# Findings solutions to a modular equation within specified intervals

What are some approaches to find (ideally many/all) pairs of numbers $$(x, y)$$ with $$x \in [x_{\text{low}}, x_{\text{high}}]$$ and $$y \in [y_{\text{low}}, y_{\text{high}}]$$ such that the following holds:

$$a \cdot x \equiv y \pmod{m}$$

• Exhaustive search is not feasible since the intervals are each greater than $$10^{30}$$.
• $$m$$ is not necessarily prime.

m=100000000000000000000000000000000000000000000000000000000000000000000000000000000000000000000000000000000000000000000000000000000000000000

a=25392686019781782164356679796166612429399009942400218996555274144660682152509428039692348610084264596008789972113702053939160192781697341

With $$x \in [0, 10^{84}]$$ and for convenience let's say that $$y \in [y_0, y_0 + 10^{84}]$$ with

y_0=33732319676131018538972274738642940983980721830265900000000000000000000000000000000000000000000000000000000000000000000000000000000000000

• It is not important how large your intervals are as long as they are in $mod m$, they are smaller than the main interval of $[0, m-1]$ since you are in $mod m$. As I have written in the answers, the extended Euclidean algorithm gives the efficient answer for $[0, m-1]$. You find at most $d$ answers in which $d=gcd(a,m)$. The time for checking that this $d$ numbers are in the given interval or not is independent of the size of your interval, it depends only on $d$ since they are $d$ numbers. This check is efficient too. So, this edit doesn't change the method.
– m123
Commented Jul 15, 2023 at 12:17
• BTW: are you asking this because you want to know how to do it, or are you asking whether this being hard would be a good security assumption? For the former, I could go into more detail in my answer; the a latter, I believe my answer should be enough to show that it is not a good assumption Commented Jul 16, 2023 at 0:29
• @m123 The main problem is that the intervals are very narrow, so it was not clear I can find any solution efficiently in my case where d=1. Commented Jul 16, 2023 at 8:08
• @poncho I am asking because I want to know how to do it; it came up as part of a larger crypto problem and I was wondering whether there is any efficient route to finding solutions. I was also thinking something along the lines of LLL but couldn't find a valid reformulation of the problem, or maybe Integer Linear Programming but i wasn't able to determine if ILP would work since there is no software that can work with large numbers, only doubles or int64 values at most Commented Jul 16, 2023 at 8:12

Here is one way to approach the problem: convert it into a Lattice problem (where we have good tools)
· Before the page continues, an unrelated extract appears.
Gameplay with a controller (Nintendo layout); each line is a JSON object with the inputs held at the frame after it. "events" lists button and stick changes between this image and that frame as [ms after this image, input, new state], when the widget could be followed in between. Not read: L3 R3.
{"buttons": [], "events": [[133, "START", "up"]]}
That is, consider a two dimension lattice over $$\mathbb{Z}$$, with the basis vectors $$(1, a)$$ and $$(0, m)$$. It is easy to verify that $$(x, y)$$ is a solution to $$ax \equiv y \pmod m$$ if and only if $$(x, y) = c(1, a) + d(0, m)$$ for integers $$c, d$$, that is, it is a point on the lattice. And so, the restated problem is "what lattice points are in the rectangle $$[x_{low}, y_{low}], [x_{high}, y_{high}]$$"

Now, this basis is a bad basis; however we have an algorithm LLL which can take that bad basis and turn it into a much better basis $$(u, v), (w, z)$$. In particular, these two basis vectors can't be closer that $$60^\circ$$ or greater than $$120^\circ$$ (otherwise LLL would find a smaller basis)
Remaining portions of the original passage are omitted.